= Source text =
Though you cannot "reopen" instances in Haskell like you could with classes in dynamic languages, there are ways to ensure that functions will be aggressively inlined whenever possible by passing certain flags to GHC.
-fspecialise-aggressively removes the restrictions about which functions are specialisable. Any overloaded function will be
specialised with this flag. This can potentially create lots of
additional code.
-fexpose-all-unfoldings will include the (optimised) unfoldings of all functions in interface files so that they can be inlined and
specialised across modules.
Using these two flags in conjunction will have nearly the same effect
as marking every definition as INLINABLE apart from the fact that the
unfoldings for INLINABLE definitions are not optimised.
(Source: https://wiki.haskell.org/Inlining_and_Specialisation#Which_flags_can_I_use_to_control_the_simplifier_and_inliner.3F)
These options will allow the GHC compiler to inline fmap. The -fexpose-all-unfoldings option, in particular, allows the compiler to expose the internals of Data.Functor to the rest of the program for inlining purposes (and it seems to provide the largest performance benefit). Here's a quick & dumb benchmark I threw together:
functor.hs contains this code:
{-
{-
data Foo a = MakeFoo a a deriving (Functor)
one_fmap foo = fmap (+1) foo
main = sequence (fmap (\n -> return $ one_fmap $ MakeFoo n n) [1..10000000])
Compiled with no arguments:
$ time ./functor
real 0m4.036s
user 0m3.550s
sys 0m0.485s
Compiled with -fexpose-all-unfoldings:
$ time ./functor
real 0m3.662s
user 0m3.258s
sys 0m0.404s
Here's the .prof file from this compile, to show that the call to fmap is indeed getting inlined:
Sun Oct 7 00:06 2018 Time and Allocation Profiling Report (Final)
functor +RTS -p -RTS
total time = 1.95 secs (1952 ticks @ 1000 us, 1 processor)
total alloc = 4,240,039,224 bytes (excludes profiling overheads)

= Stored items =
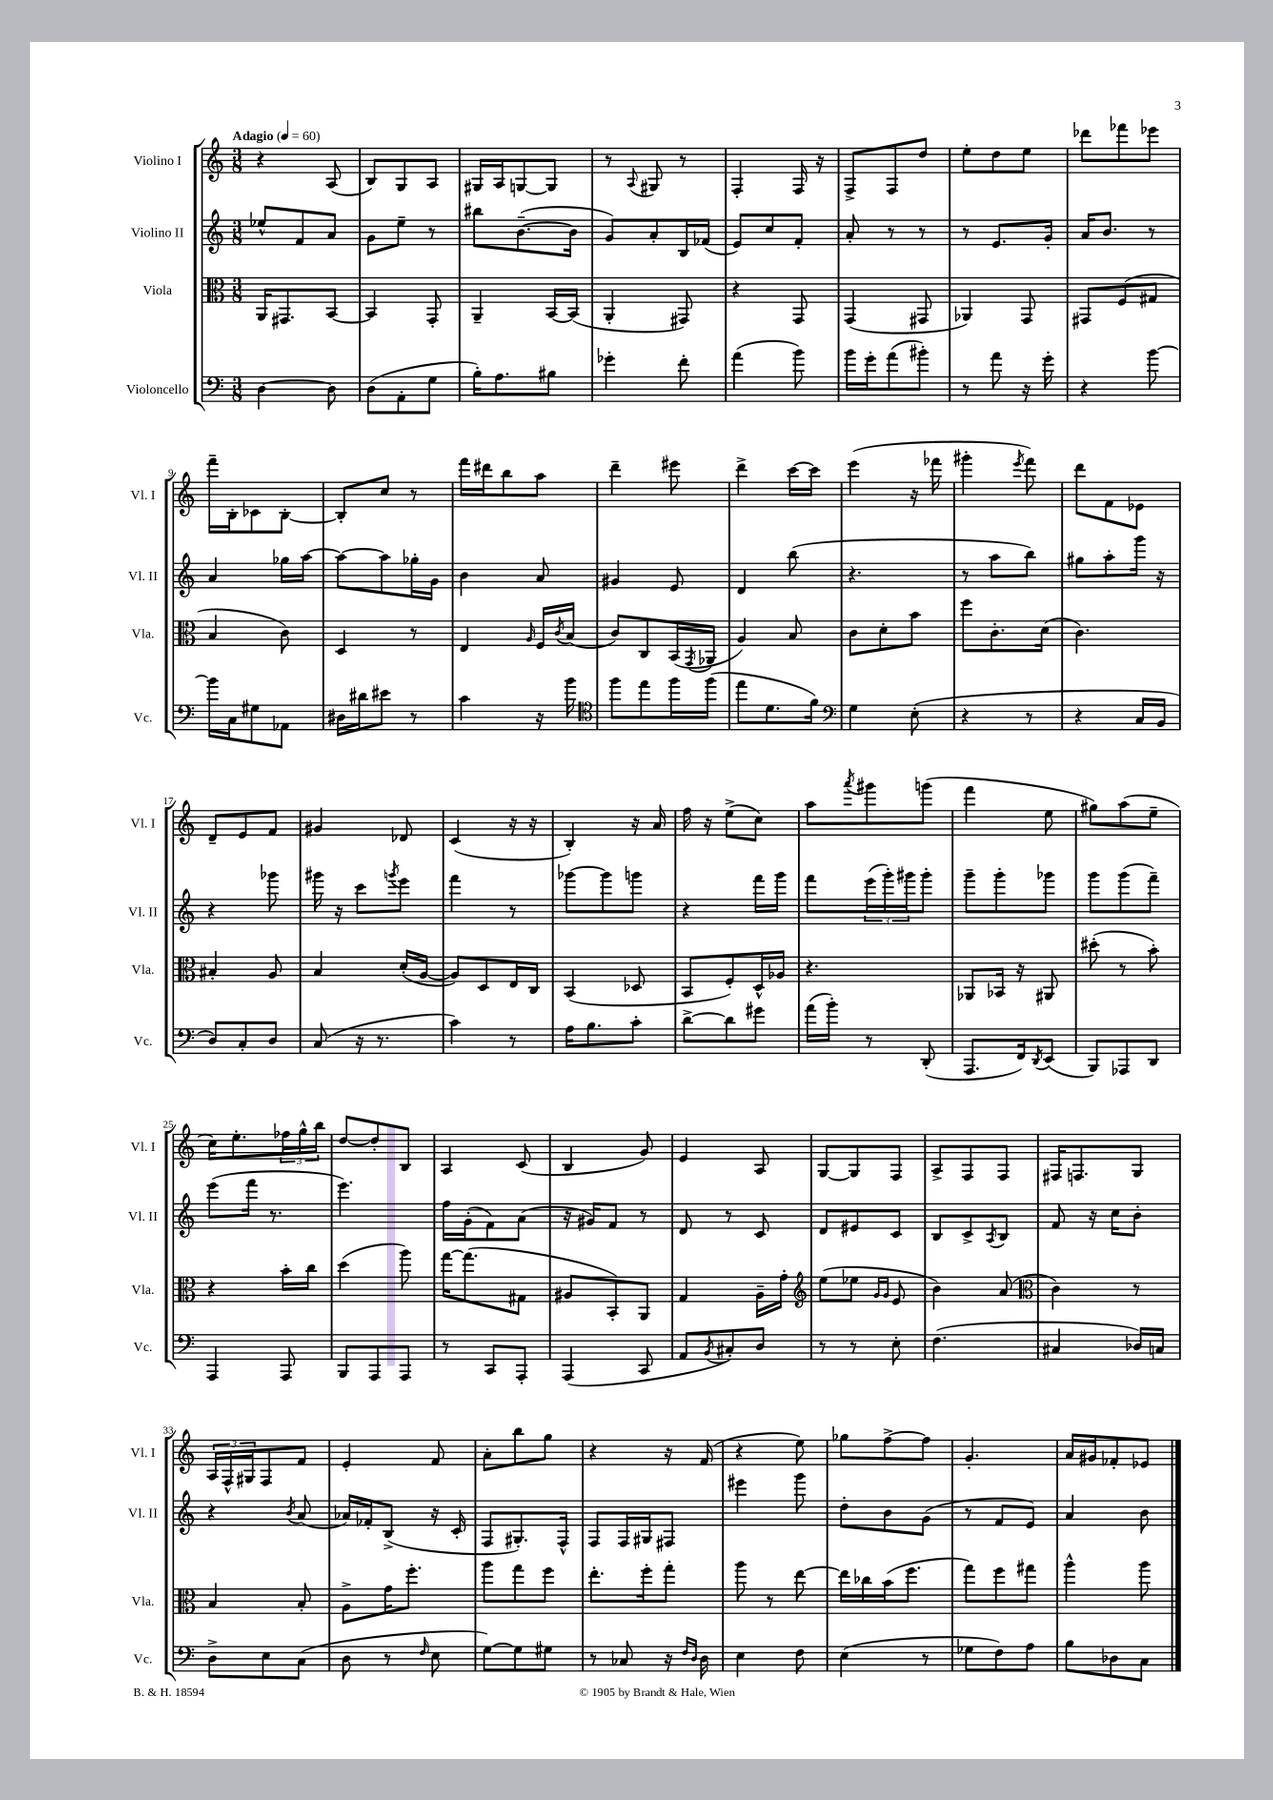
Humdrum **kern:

**kern	**kern	**kern	**kern
*part4	*part3	*part2	*part1
*staff4	*staff3	*staff2	*staff1
*I"Violoncello	*I"Viola	*I"Violino II	*I"Violino I
*I'Vc.	*I'Vla.	*I'Vl. II	*I'Vl. I
*clefF4	*clefC3	*clefG2	*clefG2
*k[]	*k[]	*k[]	*k[]
*M3/8	*M3/8	*M3/8	*M3/8
*MM60	*MM60	*MM60	*MM60
=1	=1	=1	=1
!	!	!	!LO:TX:a:B:t=Adagio
[4D\	16AA/KL	8ee-X^^/L	4r
.	8.GG#X/	.	.
.	.	8f/	.
8D\]	[8BB/J	8a/J	(8A/
=2	=2	=2	=2
(8D\L	4BB/]	8g\L	8B/L)
8AA'\	.	8ee~\J	8G/
8G\J	8GG'/	8r	8A/J
=3	=3	=3	=3
16B'\KL)	4AA~/	8bb#X\L	16G#X/LL
8.A\	.	.	16A/J
.	.	([8.b~\	[8Gn/
8B#X\J	[16BB/LL	.	8G/J]
.	(16BB/JJ]	16b\Jk]	.
=4	=4	=4	=4
4g-X'\	4AA'/	8g/L)	8r
.	.	.	8qqA/
.	.	8a'/	8G#X/
8f'\	8GG#X/)	16B/L	8r
.	.	(16f-X/JJ	.
=5	=5	=5	=5
(4a\	4r	8e/L)	4F'/
.	.	8cc/	.
8b\)	8GG/	8f'/J	16F/
.	.	.	16r
=6	=6	=6	=6
16b\LL	(4GG/	8a'/	8F^/L
16g'\J	.	.	.
(8a\	.	8r	8F/
8b#X'\J)	8GG#X/	8r	8dd/J
=7	=7	=7	=7
8r	4AA-X/)	8r	8ee'\L
8a\	.	8.e/L	8dd\
16r	8GG/	.	8ee\J
16g'\	.	16g'/Jk	.
=8	=8	=8	=8
4r	8GG#X/L	16a/KL	8ddd-X\L
.	.	8.b/J	.
.	(8F/	.	8fff-X\
[8b\	8G#X/J	8r	8eee-X\J
!!LO:LB:g=z
=9	=9	=9	=9
16b\LL]	4B/	4a/	16fff~\LL
16C\J	.	.	16B'\J
8G#X\	.	.	8c-X\
8AA-X\J	8c\)	16gg-X\LL	[8B'\J
.	.	[16aa\JJ	.
=10	=10	=10	=10
16D#X\LL	4D/	8aa\L_	8B'/L]
16d#X\J	.	.	.
8e#X\J	.	8aa\]	8cc/J
8r	8r	16gg-X'\L	8r
.	.	16g\JJ	.
=11	=11	=11	=11
4c\	4E/	4b\	16fff\LL
.	.	.	16ddd#X\J
.	.	.	8bb\
.	16qqA/	.	.
16r	16F/LL	8a/	8aa\J
.	8qc/	.	.
16b\	(16B/JJ	.	.
=12	=12	=12	=12
*clefC4	*	*	*
8ff\L	8c/L)	4g#X/	4ddd~\
8ee\	8C/	.	.
16ff\L	(16BB/L	8e/	8eee#X\
.	8qGG/	.	.
(16ff\JJ	16AA-X/JJ	.	.
=13	=13	=13	=13
8ee\L	4A/)	4d/	4ddd^\
8.d\	.	.	.
.	8B/	(8bb\	[16ccc\LL
16f\Jk)	.	.	16ccc\JJ]
=14	=14	=14	=14
*clefF4	*	*	*
4G\	8c\L	4.r	(4eee\
.	8d'\	.	.
(8E'\	8b\J	.	16r
.	.	.	16fff-X\
=15	=15	=15	=15
4r	8ff\L	8r	4ggg#X'\
.	8.c'\	8aa\L	.
.	.	.	8qeee/
8r	.	8bb\J)	8fff\)
.	(16d\Jk	.	.
=16	=16	=16	=16
4r	4.c\)	8gg#X\L	8ddd\L
.	.	8aa'\	8f\
16C/LL	.	16ggg\Jk	8e-X\J
16BB/JJ	.	16r	.
!!LO:LB:g=z
=17	=17	=17	=17
8D/L)	4B#X'/	4r	8d~/L
8C'/	.	.	8e/
8D/J	8A/	8ggg-X\	8f/J
=18	=18	=18	=18
(8C/	4B/	16ggg#X\	4g#X/
.	.	16r	.
16r	.	8ccc\L	.
8.r	.	.	.
.	.	8qgggn/	.
.	(16d'/LL	8eee\J	8d-X/
.	[16A/JJ	.	.
=19	=19	=19	=19
4c\)	8A/L])	4fff\	(4c/
.	8D/	.	.
8r	16E/L	8r	16r
.	16C/JJ	.	16r
=20	=20	=20	=20
16A\KL	(4BB/	[8ggg-X\L	4B'/)
8.B\	.	.	.
.	.	8ggg-\]	.
8c'\J	8D-X/	8gggn\J	16r
.	.	.	16a/
=21	=21	=21	=21
[8d^\L	8BB/L	4r	16ff\
.	.	.	16r
8d\]	8F'/)	.	(8ee^\L
8g#X\J	16D^^/L	16fff\LL	8cc\J)
.	16A-X/JJ	16ggg\JJ	.
=22	=22	=22	=22
(16a\LL	4.r	8fff\L	8aa\L
16b'\JJ)	.	.	.
.	.	.	8qaaa/
8r	.	(24eee\L	8ggg#X\
.	.	24ggg'\)	.
.	.	24ggg#X\J	.
(8DD'/	.	8ggg#'\J	(8gggn\J
=23	=23	=23	=23
8.AAA/L	8AA-X/L	8ggg~\L	4fff\
.	16BB-X/Jk	8ggg'\	.
16FF/k)	16r	.	.
8qDD/	.	.	.
(8EE/J	8AA#X/	8ggg-X\J	8ee\
=24	=24	=24	=24
8BBB/L)	(8dd#X'\	8ggg\L	8gg#X\L)
8AAA-X/	8r	(8ggg\	(8aa\
8DD/J	8b'\)	8fff~\J)	8ee~\J
!!LO:LB:g=z
=25	=25	=25	=25
4AAA/	4r	(8eee\L	16cc\KL)
.	.	.	8.ee'\
.	.	16fff\Jk	.
.	.	8.r	.
8AAA/	16b'\LL	.	24ff-X\L
.	.	.	24gg^^\
.	16cc\JJ	.	.
.	.	.	24bb\JJ
=26	=26	=26	=26
8BBB/L	(4dd\	4.eee\)	[8dd/L
8AAA/	.	.	8dd'/]
8AAA/J	8aa\)	.	8B/J
=27	=27	=27	=27
8r	[16gg\KL	16ff\LL	4A/
.	(8.gg\]	(16g'\J	.
8CC/L	.	8f\)	.
8AAA'/J	8G#X\J	(8a\J	(8c/
=28	=28	=28	=28
(4AAA/	8A#X/L	16r	4B/
.	.	16g#X/KL)	.
.	8BB'/)	8f/J	.
8CC/	8AA/J	8r	8g/)
=29	=29	=29	=29
8AA/L	4G/	8d/	4e/
8qBB/	.	.	.
8C#X'/)	.	8r	.
8D/J	16A~\LL	8c/	8A/
.	16g'\JJ	.	.
=30	=30	=30	=30
*	*clefG2	*	*
8r	(8ee\L	8d/L	[8G/L
8r	8ee-X\J	8e#X/	8G/]
.	16qqg/LL	.	.
.	16qqg/JJ	.	.
8E'\	8e/	8c/J	8F/J
=31	=31	=31	=31
(4.F\	4b\)	8B/L	8A^/L
.	.	8c^/	8F/
.	.	8qA/	.
.	(8a/	8B/J	8F/J
=32	=32	=32	=32
*	*clefC3	*	*
4C#X/	4c\)	8f/	16F#X/KL
.	.	.	8.Fn/
.	.	16r	.
.	.	16cc\KL	.
16D-X/LL)	8r	8b'\J	8G/J
16Cn/JJ	.	.	.
!!LO:LB:g=z
=33	=33	=33	=33
8D^\L	4B/	4r	24A/LL
.	.	.	24F^^/
.	.	.	24G#X/J
8E\	.	.	8F/
.	.	8qb/	.
(8C\J	8B'/	(8a/	8f/J
=34	=34	=34	=34
8D\	8A^\L	16a-X/LL)	4e'/
.	.	16f-X'/J	.
8r	16g\K	(8B^/J	.
.	8.ff'\J	.	.
16qqF/	.	.	.
8E\	.	16r	8f/
.	.	16c'/	.
=35	=35	=35	=35
[8G\L)	8aa\L	8F/L	8a'\L
8G\]	8gg\	8.G#X'/)	8bb\
8G#X\J	8ff\J	.	8gg\J
.	.	16F^^/Jk	.
=36	=36	=36	=36
8r	8.ee'\L	8F/L	4r
8C-X/	.	16F/L	.
.	16ff'\k	16G#X/J	.
16r	8gg'\J	8F#X/J	16r
16qqF/LL	.	.	.
16qqD/JJ	.	.	.
16D\	.	.	(16f/
=37	=37	=37	=37
4E\	8aa\	4eee#X\	4r
.	8r	.	.
8F\	[8ee\	8ggg\	8ee\)
=38	=38	=38	=38
(4E\	16ee\LL]	8dd'\L	8gg-X\L
.	16cc-X\	.	.
.	(16b\J	8b\	[8ff^\
.	8.ff\J	.	.
8r	.	(8g\J	8ff\J]
=39	=39	=39	=39
8G-X\L	8gg\L)	8r	4.g'/
8F\)	8ff\	8f/L	.
8A\J	8gg#X\J	8e/J)	.
=40	=40	=40	=40
8B\L	4aa^^\	4a/	16a/LL
.	.	.	16g#X/J
8D-X\	.	.	8f-X'/
8C\J	8aa\	8b\	8e-X/J
==	==	==	==
*-	*-	*-	*-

= Exercise requirements =
(A) Decide whether each statement agrees with the text on GHC inlining flags, answering yes or no and quoting the deciding words of that text: (i) The -fspecialise-aggressively flag may produce a large amount of extra code. (ii) The unfoldings for INLINABLE definitions are optimized. (iii) In the benchmark, the build compiled with -fexpose-all-unfoldings recorded a real time of 3.662 seconds.
(B) Repeat the passage of the text on GHC inlining flags verbatim, beginning at the words "Using these two" and stopping after "n n) [1..10000000])".

= Expected outputs =
(A)
(i) Yes: "This can potentially create lots of additional code."
(ii) No: "the unfoldings for INLINABLE definitions are not optimised."
(iii) Yes: "real 0m3.662s"

(B)
Using these two flags in conjunction will have nearly the same effect
as marking every definition as INLINABLE apart from the fact that the
unfoldings for INLINABLE definitions are not optimised.
(Source: https://wiki.haskell.org/Inlining_and_Specialisation#Which_flags_can_I_use_to_control_the_simplifier_and_inliner.3F)
These options will allow the GHC compiler to inline fmap. The -fexpose-all-unfoldings option, in particular, allows the compiler to expose the internals of Data.Functor to the rest of the program for inlining purposes (and it seems to provide the largest performance benefit). Here's a quick & dumb benchmark I threw together:
functor.hs contains this code:
{-
{-
data Foo a = MakeFoo a a deriving (Functor)
one_fmap foo = fmap (+1) foo
main = sequence (fmap (\n -> return $ one_fmap $ MakeFoo n n) [1..10000000])